David Michôd's The Rover revels in a kind of chic impenetrability, taking place in a barren and humorless Australia set "10 years after the collapse." Guy Pearce stars as Eric, a flinty, soot-covered highwayman whose car is taken after an unexplained collision-cum-firefight with a couple of bandits led by an American-accented redneck, Henry (Scoot McNairy), who leaves his bumbling brother, Rey (Robert Pattinson), for dead. Eric inherits a small SUV from the altercation, but his quest for the original vehicle leads him to track down Rey, and the bedraggled meet-up that follows reveals more about Michôd's ability to play with time, space, and mood than the specifics of the world he's created. The moments when the film rears up on its hind legs—usually conflagrations where Eric and Rey realize the quickest way to get what they want is by murdering someone—reveal Michôd as a top-rate action director, but the film is less a shoot-'em-up than it is about the looming threat, and lifelong consequences, of violence for both victim and aggressor.
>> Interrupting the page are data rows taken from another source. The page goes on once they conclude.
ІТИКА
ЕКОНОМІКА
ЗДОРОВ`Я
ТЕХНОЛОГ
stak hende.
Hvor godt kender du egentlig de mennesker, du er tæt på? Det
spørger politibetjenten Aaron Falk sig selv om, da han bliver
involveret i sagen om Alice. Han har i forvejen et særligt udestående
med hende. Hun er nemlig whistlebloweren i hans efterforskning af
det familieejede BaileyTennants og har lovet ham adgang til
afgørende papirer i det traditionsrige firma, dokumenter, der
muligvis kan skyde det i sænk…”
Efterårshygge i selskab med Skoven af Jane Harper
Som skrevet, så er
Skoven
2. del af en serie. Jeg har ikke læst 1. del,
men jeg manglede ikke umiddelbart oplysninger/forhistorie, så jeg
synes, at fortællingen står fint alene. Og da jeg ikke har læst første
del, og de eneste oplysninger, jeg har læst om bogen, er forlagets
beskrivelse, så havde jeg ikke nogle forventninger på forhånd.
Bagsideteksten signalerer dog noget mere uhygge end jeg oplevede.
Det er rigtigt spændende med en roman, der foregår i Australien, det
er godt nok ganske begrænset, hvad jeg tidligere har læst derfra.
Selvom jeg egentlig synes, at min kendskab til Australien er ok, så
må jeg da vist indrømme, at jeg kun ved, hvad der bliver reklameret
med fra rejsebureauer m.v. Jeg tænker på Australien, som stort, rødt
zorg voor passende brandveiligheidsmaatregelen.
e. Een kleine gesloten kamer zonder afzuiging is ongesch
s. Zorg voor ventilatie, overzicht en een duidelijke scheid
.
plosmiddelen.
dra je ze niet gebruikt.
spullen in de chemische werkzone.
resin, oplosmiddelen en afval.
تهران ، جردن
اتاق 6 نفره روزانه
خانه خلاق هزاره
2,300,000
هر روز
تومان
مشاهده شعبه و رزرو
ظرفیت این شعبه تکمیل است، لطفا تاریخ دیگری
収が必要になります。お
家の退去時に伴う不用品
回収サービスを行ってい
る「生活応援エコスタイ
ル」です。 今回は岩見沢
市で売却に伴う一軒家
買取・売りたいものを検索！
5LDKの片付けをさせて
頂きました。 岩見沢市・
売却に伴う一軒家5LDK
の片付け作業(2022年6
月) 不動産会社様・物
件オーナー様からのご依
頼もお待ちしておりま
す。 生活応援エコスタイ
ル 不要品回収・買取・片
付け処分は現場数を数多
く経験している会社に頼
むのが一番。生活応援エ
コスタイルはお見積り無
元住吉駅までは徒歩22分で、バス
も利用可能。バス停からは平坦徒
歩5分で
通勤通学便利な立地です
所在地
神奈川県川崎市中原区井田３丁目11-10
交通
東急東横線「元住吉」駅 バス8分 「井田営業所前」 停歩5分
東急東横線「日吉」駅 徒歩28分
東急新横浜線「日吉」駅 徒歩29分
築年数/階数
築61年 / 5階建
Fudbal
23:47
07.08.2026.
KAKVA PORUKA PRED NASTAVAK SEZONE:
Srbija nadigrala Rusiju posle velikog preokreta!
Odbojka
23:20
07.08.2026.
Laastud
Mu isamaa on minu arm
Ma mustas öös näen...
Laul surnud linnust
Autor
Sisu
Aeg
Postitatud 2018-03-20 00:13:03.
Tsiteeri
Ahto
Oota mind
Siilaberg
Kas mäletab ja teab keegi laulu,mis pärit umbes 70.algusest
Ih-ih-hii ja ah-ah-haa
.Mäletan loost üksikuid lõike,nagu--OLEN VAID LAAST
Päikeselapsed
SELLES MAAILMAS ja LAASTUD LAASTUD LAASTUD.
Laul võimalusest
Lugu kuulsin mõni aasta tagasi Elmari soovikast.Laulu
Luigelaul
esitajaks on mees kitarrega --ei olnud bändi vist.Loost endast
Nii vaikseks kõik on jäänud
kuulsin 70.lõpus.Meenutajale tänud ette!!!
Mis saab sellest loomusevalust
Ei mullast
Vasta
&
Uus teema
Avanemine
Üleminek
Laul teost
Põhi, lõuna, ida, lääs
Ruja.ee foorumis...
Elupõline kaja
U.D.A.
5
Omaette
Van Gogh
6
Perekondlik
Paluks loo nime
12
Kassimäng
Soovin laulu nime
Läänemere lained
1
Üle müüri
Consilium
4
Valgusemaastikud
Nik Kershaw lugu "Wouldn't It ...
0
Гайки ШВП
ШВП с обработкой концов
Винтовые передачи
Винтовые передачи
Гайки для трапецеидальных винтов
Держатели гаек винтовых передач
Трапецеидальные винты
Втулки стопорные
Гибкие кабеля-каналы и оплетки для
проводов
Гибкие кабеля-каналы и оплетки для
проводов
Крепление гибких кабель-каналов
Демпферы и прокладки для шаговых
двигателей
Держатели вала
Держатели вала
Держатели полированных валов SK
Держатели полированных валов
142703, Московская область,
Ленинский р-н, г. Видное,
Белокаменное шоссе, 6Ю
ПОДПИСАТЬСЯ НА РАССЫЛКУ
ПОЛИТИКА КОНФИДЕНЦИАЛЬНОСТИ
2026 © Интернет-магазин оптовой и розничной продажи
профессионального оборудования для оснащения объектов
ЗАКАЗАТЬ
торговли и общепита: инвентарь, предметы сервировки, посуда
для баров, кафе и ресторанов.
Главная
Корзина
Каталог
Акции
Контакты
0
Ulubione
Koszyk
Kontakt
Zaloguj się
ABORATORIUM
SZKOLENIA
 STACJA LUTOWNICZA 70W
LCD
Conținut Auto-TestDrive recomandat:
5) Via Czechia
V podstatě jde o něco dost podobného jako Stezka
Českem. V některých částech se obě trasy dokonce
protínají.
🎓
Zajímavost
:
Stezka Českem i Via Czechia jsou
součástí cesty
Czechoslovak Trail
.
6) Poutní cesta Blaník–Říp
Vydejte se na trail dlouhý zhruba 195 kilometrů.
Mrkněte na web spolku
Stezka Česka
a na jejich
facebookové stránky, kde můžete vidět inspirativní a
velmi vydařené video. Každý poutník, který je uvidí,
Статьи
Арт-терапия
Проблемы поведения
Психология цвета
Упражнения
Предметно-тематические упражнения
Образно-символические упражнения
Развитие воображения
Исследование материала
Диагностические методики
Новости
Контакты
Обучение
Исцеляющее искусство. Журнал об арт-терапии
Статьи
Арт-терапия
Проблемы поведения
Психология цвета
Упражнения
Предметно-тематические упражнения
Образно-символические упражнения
A question naturally emerges about what precisely happened to get humanity to this nihilistic point, and expecting the film to explain itself geopolitically can be maddening. All that the taciturn screenplay, co-written by Joel Edgerton (star of Michôd's previous film, Animal Kingdom), coughs up are fragments and allusions to a much bigger story: ubiquitous flurries of spoken Chinese heard through loudspeakers; an ongoing military clampdown that brings to mind the Iraq War, but at a 10th of the scale; and an implied total devaluation of the Australian dollar. Everyone in Michôd's dusty frontier wilderness is looking out for themselves, scared to say anything beyond the bare minimum. When Eric asks the madam of a boarding house if she's seen a car, she responds by asking him what his name is, and they volley "Have you seen my car?" and "What is your name?" back and forth until he pulls out a handgun and points it at her forehead, at which point she tells him she has seen the car in question, but it was "doing what cars usually do: it came in one direction and left in another." The worst that can be said about The Rover is that it has the feel of bad dystopian literature, as its text is so terse and blunted-off in explaining itself that it appears an exercise for a long while in opaque pseudo-symbolism.
Pearce was born for this stuff, but Pattinson—grunting slack-jawed to the point of needing subtitles, another layer of obfuscation Michôd casts over the film—is sublime. The startling chasm between his characters in The Rover and Cosmopolis suggests a range that'll be properly acknowledged only when Pattinson is older, less appreciated as a heartthrob than for his skill as a seasoned vet. Rey is pathetic and whimpering at first glimpse, but later emerges closer to a hero than Eric, who kills so many people to find his car that the inciting McGuffin barely holds. Eric convinces Rey to lead him to Henry and his accomplices, but the reunion-confrontation between the two brothers gives the film its only real sense of sorrow, a climax verifying for the first real time how Michôd's wasteland leaves its derelict inhabitants with nothing but terrible options. As a political allegory, The Rover is neither here nor there; that said, Rey's stare is almost thousand-yard enough to make the film's sense of tragedy feel downright Greek.